**WHAT IS EXPECTED:**
Rewrite the listing below, changing each "Avellanas" to "Playa Avellanas" and leaving every other word untouched.

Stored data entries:

++++++

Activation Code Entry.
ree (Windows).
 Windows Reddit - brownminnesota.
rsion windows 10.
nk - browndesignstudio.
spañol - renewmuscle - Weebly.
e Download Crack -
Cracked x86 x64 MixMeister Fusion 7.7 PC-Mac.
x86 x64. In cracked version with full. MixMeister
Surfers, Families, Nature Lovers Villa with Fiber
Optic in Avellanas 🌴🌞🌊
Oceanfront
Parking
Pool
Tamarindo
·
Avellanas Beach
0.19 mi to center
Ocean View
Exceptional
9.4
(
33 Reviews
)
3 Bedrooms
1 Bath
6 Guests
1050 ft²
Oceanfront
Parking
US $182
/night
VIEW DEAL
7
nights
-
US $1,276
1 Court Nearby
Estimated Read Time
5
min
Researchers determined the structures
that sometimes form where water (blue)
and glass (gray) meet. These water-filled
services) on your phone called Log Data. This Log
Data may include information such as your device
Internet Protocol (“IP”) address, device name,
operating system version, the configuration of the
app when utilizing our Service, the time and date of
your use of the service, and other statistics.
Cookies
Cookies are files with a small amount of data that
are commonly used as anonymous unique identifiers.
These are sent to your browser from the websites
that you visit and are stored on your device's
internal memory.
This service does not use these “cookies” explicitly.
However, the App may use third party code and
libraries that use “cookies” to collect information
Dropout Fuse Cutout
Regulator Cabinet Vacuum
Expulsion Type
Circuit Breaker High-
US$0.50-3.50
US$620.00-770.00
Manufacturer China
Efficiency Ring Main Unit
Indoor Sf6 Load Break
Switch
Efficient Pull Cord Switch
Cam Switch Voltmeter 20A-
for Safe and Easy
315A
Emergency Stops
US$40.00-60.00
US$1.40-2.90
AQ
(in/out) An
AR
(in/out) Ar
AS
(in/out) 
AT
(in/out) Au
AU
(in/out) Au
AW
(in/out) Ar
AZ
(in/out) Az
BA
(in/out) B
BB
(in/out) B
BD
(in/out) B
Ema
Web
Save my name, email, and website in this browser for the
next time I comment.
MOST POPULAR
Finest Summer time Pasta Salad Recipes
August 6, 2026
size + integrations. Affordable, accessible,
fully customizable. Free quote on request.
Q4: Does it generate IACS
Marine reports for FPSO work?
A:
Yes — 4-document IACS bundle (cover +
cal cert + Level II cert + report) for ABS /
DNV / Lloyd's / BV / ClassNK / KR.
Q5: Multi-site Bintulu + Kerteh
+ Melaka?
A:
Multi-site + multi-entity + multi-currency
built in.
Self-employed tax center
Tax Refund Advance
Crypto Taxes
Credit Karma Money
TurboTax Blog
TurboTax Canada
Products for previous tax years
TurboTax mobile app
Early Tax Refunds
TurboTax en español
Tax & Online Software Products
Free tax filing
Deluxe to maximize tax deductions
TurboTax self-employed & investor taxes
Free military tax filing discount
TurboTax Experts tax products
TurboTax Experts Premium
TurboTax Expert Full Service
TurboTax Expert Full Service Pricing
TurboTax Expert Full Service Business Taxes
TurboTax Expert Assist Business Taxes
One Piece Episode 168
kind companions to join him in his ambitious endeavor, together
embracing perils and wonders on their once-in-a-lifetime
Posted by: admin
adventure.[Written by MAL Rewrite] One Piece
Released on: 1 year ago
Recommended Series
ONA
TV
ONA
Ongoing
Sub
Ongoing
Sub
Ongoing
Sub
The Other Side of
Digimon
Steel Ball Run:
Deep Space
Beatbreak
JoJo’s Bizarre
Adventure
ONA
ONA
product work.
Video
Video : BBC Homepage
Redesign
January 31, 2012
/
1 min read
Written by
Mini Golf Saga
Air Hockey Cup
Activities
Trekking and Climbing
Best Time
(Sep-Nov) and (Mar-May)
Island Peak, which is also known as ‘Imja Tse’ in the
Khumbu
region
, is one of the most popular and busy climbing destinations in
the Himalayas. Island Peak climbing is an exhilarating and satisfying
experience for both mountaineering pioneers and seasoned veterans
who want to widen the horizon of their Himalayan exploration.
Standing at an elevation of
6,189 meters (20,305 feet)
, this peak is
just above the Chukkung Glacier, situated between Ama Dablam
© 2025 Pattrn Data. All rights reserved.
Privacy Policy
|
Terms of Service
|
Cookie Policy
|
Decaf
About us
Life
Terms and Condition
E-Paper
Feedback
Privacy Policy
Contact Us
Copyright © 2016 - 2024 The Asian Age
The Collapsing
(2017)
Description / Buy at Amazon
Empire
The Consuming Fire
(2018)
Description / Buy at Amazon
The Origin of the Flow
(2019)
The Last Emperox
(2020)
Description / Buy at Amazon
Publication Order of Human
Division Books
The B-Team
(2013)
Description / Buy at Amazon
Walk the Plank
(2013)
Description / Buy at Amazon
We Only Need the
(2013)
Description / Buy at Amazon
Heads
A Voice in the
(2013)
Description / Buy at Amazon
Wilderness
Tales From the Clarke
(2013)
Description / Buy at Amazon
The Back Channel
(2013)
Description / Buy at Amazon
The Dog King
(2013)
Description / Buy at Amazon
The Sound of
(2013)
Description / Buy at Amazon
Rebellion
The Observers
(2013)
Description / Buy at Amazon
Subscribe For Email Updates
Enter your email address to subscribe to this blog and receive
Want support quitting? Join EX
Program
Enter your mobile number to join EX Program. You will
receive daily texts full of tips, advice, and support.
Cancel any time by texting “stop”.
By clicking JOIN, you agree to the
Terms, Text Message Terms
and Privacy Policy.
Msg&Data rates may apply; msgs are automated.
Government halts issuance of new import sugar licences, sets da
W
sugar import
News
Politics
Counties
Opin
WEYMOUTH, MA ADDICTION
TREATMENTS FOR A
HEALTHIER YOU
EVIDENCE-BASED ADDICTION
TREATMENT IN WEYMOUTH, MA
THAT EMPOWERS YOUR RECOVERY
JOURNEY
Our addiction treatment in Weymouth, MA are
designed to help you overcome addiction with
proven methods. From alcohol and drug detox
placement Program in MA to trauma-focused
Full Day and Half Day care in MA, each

++++++

**EXERCISE RESULT:**
Activation Code Entry.
ree (Windows).
 Windows Reddit - brownminnesota.
rsion windows 10.
nk - browndesignstudio.
spañol - renewmuscle - Weebly.
e Download Crack -
Cracked x86 x64 MixMeister Fusion 7.7 PC-Mac.
x86 x64. In cracked version with full. MixMeister
Surfers, Families, Nature Lovers Villa with Fiber
Optic in Playa Avellanas 🌴🌞🌊
Oceanfront
Parking
Pool
Tamarindo
·
Playa Avellanas Beach
0.19 mi to center
Ocean View
Exceptional
9.4
(
33 Reviews
)
3 Bedrooms
1 Bath
6 Guests
1050 ft²
Oceanfront
Parking
US $182
/night
VIEW DEAL
7
nights
-
US $1,276
1 Court Nearby
Estimated Read Time
5
min
Researchers determined the structures
that sometimes form where water (blue)
and glass (gray) meet. These water-filled
services) on your phone called Log Data. This Log
Data may include information such as your device
Internet Protocol (“IP”) address, device name,
operating system version, the configuration of the
app when utilizing our Service, the time and date of
your use of the service, and other statistics.
Cookies
Cookies are files with a small amount of data that
are commonly used as anonymous unique identifiers.
These are sent to your browser from the websites
that you visit and are stored on your device's
internal memory.
This service does not use these “cookies” explicitly.
However, the App may use third party code and
libraries that use “cookies” to collect information
Dropout Fuse Cutout
Regulator Cabinet Vacuum
Expulsion Type
Circuit Breaker High-
US$0.50-3.50
US$620.00-770.00
Manufacturer China
Efficiency Ring Main Unit
Indoor Sf6 Load Break
Switch
Efficient Pull Cord Switch
Cam Switch Voltmeter 20A-
for Safe and Easy
315A
Emergency Stops
US$40.00-60.00
US$1.40-2.90
AQ
(in/out) An
AR
(in/out) Ar
AS
(in/out) 
AT
(in/out) Au
AU
(in/out) Au
AW
(in/out) Ar
AZ
(in/out) Az
BA
(in/out) B
BB
(in/out) B
BD
(in/out) B
Ema
Web
Save my name, email, and website in this browser for the
next time I comment.
MOST POPULAR
Finest Summer time Pasta Salad Recipes
August 6, 2026
size + integrations. Affordable, accessible,
fully customizable. Free quote on request.
Q4: Does it generate IACS
Marine reports for FPSO work?
A:
Yes — 4-document IACS bundle (cover +
cal cert + Level II cert + report) for ABS /
DNV / Lloyd's / BV / ClassNK / KR.
Q5: Multi-site Bintulu + Kerteh
+ Melaka?
A:
Multi-site + multi-entity + multi-currency
built in.
Self-employed tax center
Tax Refund Advance
Crypto Taxes
Credit Karma Money
TurboTax Blog
TurboTax Canada
Products for previous tax years
TurboTax mobile app
Early Tax Refunds
TurboTax en español
Tax & Online Software Products
Free tax filing
Deluxe to maximize tax deductions
TurboTax self-employed & investor taxes
Free military tax filing discount
TurboTax Experts tax products
TurboTax Experts Premium
TurboTax Expert Full Service
TurboTax Expert Full Service Pricing
TurboTax Expert Full Service Business Taxes
TurboTax Expert Assist Business Taxes
One Piece Episode 168
kind companions to join him in his ambitious endeavor, together
embracing perils and wonders on their once-in-a-lifetime
Posted by: admin
adventure.[Written by MAL Rewrite] One Piece
Released on: 1 year ago
Recommended Series
ONA
TV
ONA
Ongoing
Sub
Ongoing
Sub
Ongoing
Sub
The Other Side of
Digimon
Steel Ball Run:
Deep Space
Beatbreak
JoJo’s Bizarre
Adventure
ONA
ONA
product work.
Video
Video : BBC Homepage
Redesign
January 31, 2012
/
1 min read
Written by
Mini Golf Saga
Air Hockey Cup
Activities
Trekking and Climbing
Best Time
(Sep-Nov) and (Mar-May)
Island Peak, which is also known as ‘Imja Tse’ in the
Khumbu
region
, is one of the most popular and busy climbing destinations in
the Himalayas. Island Peak climbing is an exhilarating and satisfying
experience for both mountaineering pioneers and seasoned veterans
who want to widen the horizon of their Himalayan exploration.
Standing at an elevation of
6,189 meters (20,305 feet)
, this peak is
just above the Chukkung Glacier, situated between Ama Dablam
© 2025 Pattrn Data. All rights reserved.
Privacy Policy
|
Terms of Service
|
Cookie Policy
|
Decaf
About us
Life
Terms and Condition
E-Paper
Feedback
Privacy Policy
Contact Us
Copyright © 2016 - 2024 The Asian Age
The Collapsing
(2017)
Description / Buy at Amazon
Empire
The Consuming Fire
(2018)
Description / Buy at Amazon
The Origin of the Flow
(2019)
The Last Emperox
(2020)
Description / Buy at Amazon
Publication Order of Human
Division Books
The B-Team
(2013)
Description / Buy at Amazon
Walk the Plank
(2013)
Description / Buy at Amazon
We Only Need the
(2013)
Description / Buy at Amazon
Heads
A Voice in the
(2013)
Description / Buy at Amazon
Wilderness
Tales From the Clarke
(2013)
Description / Buy at Amazon
The Back Channel
(2013)
Description / Buy at Amazon
The Dog King
(2013)
Description / Buy at Amazon
The Sound of
(2013)
Description / Buy at Amazon
Rebellion
The Observers
(2013)
Description / Buy at Amazon
Subscribe For Email Updates
Enter your email address to subscribe to this blog and receive
Want support quitting? Join EX
Program
Enter your mobile number to join EX Program. You will
receive daily texts full of tips, advice, and support.
Cancel any time by texting “stop”.
By clicking JOIN, you agree to the
Terms, Text Message Terms
and Privacy Policy.
Msg&Data rates may apply; msgs are automated.
Government halts issuance of new import sugar licences, sets da
W
sugar import
News
Politics
Counties
Opin
WEYMOUTH, MA ADDICTION
TREATMENTS FOR A
HEALTHIER YOU
EVIDENCE-BASED ADDICTION
TREATMENT IN WEYMOUTH, MA
THAT EMPOWERS YOUR RECOVERY
JOURNEY
Our addiction treatment in Weymouth, MA are
designed to help you overcome addiction with
proven methods. From alcohol and drug detox
placement Program in MA to trauma-focused
Full Day and Half Day care in MA, each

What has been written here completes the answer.